The second vehicle in the
convoy was the vehicle that took all the hits. While the civilian vehicle
up ahead of it, carrying many of the battalion’s scouts, escaped
unharmed.
“My driver was shot
immediately. He tried
to drive through it but he was shot in the arm that he was driving
with. Then two in the
back, providing security, were also hit.”
Both Bagby and Barron felt
that the non-tactical vehicle in front of the Humvee was likely the target
of the attack but, being the smallest vehicle in the convoy, it was missed
which in turn allowed the bullets to rip into Barron’s vehicle.
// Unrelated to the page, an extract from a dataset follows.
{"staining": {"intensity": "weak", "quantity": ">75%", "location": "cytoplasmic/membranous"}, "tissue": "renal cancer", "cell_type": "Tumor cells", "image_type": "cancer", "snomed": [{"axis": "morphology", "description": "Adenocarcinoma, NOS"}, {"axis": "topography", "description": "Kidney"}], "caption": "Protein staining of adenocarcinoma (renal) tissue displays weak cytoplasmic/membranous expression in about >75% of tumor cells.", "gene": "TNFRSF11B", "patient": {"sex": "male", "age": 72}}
“Up or down, left or right
just four more inches and I could have been ten toes up,” Barron said
pointing at his vehicles’ windshield, which clearly shows 3 bullet
holes. “The lord was watching
over us.”
“As our vehicle continued
to roll we pulled the other two victims in the back off. I took them and laid them down on
the side of the road when the commander’s vehicle pulled up and asked us
what’s up. I told them
we needed their help and that we needed to get these two guys out of
here. We put those two
up on the vehicle and rolled down the road about 150 meters to the
military police unit that was operating a traffic control point. That’s where we conducted our
medical assessment and medical treatment.”
Fortunately medical help
was quick in arriving.
“A special forces medic was
there in second and the delivery of the medivac request was so fast that
by the time we got them on the vehicle, moved them the 150 meters, had
taken them back off the vehicle and conducted our initial assessment of
their wounds the medics were there,” Barron said.
“Johnson was being treated
for, initially, two gunshot wounds to the right shoulder. I was holding his left hand
because I didn’t want him to know what was going on. It was about five minutes
before he realized how bad it was,” he said.
All three soldiers that
required further medical care are expected to make a full recovery.